### Exercise objective
Scan the data for "place" and copy the lines it appears in.

+++ Data section

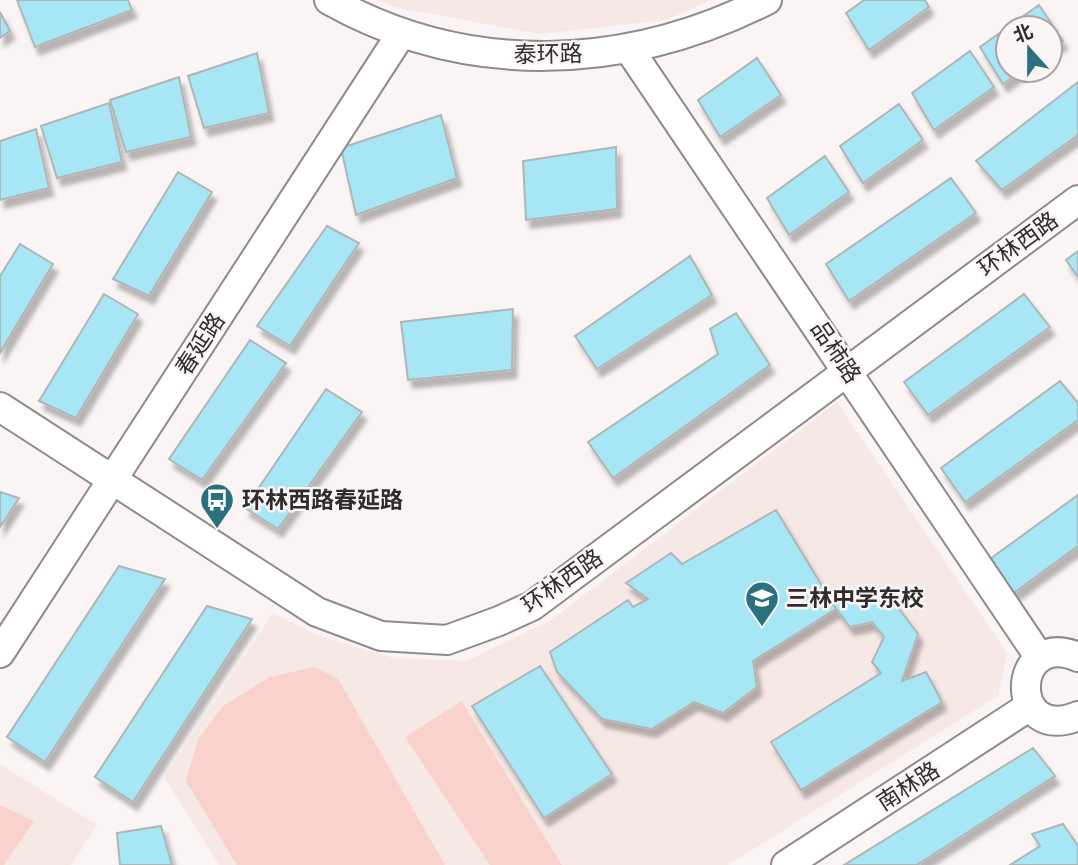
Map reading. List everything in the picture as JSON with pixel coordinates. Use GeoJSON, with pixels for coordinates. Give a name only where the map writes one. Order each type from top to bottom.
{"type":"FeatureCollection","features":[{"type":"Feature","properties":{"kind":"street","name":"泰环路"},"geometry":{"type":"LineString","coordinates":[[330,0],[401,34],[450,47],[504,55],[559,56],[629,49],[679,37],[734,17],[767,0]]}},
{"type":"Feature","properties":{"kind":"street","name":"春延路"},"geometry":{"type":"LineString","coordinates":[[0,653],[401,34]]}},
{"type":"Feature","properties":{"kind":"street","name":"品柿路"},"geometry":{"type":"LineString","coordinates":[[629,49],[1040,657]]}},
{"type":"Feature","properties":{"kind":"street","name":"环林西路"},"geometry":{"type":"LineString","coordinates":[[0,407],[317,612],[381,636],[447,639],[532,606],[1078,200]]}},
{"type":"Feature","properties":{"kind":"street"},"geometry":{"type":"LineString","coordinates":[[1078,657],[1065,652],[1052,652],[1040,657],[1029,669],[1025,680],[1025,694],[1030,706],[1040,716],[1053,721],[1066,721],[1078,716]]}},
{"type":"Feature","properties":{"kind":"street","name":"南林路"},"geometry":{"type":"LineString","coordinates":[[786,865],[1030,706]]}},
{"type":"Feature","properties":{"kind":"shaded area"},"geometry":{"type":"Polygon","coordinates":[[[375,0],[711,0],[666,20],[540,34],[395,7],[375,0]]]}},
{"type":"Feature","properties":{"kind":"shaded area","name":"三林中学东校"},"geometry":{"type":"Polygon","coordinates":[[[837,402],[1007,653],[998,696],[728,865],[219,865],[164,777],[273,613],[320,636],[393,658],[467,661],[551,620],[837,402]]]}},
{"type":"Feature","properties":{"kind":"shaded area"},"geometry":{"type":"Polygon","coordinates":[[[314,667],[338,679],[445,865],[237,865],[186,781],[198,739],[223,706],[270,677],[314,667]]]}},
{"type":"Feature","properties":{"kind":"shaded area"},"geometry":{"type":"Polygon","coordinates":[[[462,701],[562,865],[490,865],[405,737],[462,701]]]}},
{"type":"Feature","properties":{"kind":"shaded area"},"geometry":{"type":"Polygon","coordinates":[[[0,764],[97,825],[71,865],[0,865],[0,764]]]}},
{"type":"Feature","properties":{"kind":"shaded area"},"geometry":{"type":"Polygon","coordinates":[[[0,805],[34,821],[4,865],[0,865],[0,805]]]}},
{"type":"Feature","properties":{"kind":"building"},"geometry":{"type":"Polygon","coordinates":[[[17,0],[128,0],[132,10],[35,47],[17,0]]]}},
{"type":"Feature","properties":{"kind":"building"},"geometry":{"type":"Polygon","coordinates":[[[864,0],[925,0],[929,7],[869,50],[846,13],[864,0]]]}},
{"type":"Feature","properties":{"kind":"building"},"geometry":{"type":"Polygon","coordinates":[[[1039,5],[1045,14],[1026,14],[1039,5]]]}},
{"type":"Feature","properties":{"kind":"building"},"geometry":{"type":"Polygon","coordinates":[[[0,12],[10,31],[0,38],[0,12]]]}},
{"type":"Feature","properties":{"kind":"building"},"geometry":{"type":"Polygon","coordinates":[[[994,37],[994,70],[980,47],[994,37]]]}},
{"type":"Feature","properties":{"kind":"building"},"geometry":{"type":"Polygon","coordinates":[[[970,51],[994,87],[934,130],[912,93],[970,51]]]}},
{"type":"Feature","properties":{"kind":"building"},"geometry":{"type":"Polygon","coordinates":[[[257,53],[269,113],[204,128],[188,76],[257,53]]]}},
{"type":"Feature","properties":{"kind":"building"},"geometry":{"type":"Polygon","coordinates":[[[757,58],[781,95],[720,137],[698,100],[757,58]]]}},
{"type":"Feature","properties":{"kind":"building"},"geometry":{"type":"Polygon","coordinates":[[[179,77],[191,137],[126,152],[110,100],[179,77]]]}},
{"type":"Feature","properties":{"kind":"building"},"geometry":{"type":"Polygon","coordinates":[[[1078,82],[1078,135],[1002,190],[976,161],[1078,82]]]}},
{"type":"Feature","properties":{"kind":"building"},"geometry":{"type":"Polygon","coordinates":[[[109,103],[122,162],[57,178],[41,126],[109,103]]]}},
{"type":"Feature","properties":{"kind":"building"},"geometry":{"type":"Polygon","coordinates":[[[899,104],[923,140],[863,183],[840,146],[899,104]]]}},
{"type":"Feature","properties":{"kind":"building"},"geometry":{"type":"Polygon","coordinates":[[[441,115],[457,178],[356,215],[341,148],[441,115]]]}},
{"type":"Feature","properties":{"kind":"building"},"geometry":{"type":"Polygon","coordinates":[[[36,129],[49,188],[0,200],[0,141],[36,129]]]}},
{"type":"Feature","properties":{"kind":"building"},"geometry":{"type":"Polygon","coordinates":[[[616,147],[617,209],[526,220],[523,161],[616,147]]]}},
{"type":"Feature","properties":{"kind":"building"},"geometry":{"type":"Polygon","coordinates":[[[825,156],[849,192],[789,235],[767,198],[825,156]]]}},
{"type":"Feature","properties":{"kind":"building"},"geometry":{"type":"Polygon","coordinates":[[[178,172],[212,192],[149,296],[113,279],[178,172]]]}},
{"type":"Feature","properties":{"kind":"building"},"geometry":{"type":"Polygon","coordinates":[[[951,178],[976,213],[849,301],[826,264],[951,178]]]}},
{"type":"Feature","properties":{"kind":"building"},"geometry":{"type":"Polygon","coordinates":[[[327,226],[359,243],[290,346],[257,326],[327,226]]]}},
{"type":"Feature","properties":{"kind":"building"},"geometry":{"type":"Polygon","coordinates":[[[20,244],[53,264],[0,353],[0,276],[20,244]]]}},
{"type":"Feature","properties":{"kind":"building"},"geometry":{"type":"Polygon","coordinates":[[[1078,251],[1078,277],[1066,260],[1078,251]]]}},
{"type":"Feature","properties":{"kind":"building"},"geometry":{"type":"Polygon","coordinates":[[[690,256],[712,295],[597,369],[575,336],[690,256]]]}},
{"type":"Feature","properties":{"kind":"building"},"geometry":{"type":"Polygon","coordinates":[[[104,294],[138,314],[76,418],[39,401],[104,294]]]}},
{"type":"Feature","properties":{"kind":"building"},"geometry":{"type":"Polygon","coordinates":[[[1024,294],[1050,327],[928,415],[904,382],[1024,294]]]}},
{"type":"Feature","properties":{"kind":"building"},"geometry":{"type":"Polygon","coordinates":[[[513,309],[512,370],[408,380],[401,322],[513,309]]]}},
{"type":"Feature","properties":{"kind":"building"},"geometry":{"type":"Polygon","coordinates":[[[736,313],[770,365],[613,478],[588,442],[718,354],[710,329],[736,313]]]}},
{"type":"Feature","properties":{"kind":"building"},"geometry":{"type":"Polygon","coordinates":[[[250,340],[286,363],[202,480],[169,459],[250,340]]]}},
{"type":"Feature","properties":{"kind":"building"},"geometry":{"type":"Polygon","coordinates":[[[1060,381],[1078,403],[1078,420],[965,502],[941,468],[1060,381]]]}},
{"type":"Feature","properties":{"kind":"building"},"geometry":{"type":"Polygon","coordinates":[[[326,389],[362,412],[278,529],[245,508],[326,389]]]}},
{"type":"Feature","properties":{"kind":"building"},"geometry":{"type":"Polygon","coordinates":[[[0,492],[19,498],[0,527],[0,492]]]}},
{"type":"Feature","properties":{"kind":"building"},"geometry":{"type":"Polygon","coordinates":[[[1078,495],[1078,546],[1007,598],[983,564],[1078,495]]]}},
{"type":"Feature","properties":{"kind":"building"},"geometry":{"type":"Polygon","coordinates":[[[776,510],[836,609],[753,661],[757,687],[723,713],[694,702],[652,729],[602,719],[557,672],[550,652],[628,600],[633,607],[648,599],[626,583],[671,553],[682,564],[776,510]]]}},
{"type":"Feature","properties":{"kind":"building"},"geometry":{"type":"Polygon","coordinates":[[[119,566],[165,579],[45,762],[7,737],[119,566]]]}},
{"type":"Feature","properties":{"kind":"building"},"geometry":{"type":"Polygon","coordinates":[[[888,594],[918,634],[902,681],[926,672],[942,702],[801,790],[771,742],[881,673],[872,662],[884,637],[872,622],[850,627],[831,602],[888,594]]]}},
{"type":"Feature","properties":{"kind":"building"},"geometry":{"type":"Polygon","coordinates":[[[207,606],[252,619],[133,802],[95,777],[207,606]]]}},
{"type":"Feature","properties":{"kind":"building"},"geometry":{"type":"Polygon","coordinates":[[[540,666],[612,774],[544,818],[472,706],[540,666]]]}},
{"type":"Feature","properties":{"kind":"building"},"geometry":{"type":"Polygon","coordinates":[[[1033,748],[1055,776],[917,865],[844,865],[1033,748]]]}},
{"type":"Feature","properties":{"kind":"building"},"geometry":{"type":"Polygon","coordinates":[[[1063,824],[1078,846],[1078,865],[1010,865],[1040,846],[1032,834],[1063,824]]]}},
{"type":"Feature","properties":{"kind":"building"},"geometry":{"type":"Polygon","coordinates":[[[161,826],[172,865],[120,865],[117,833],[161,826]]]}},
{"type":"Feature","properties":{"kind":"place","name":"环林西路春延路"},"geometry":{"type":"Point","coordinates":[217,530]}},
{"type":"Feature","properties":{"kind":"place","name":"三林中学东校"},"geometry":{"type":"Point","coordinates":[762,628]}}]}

++++++

### Expected answer
{"type":"Feature","properties":{"kind":"place","name":"环林西路春延路"},"geometry":{"type":"Point","coordinates":[217,530]}},
{"type":"Feature","properties":{"kind":"place","name":"三林中学东校"},"geometry":{"type":"Point","coordinates":[762,628]}}]}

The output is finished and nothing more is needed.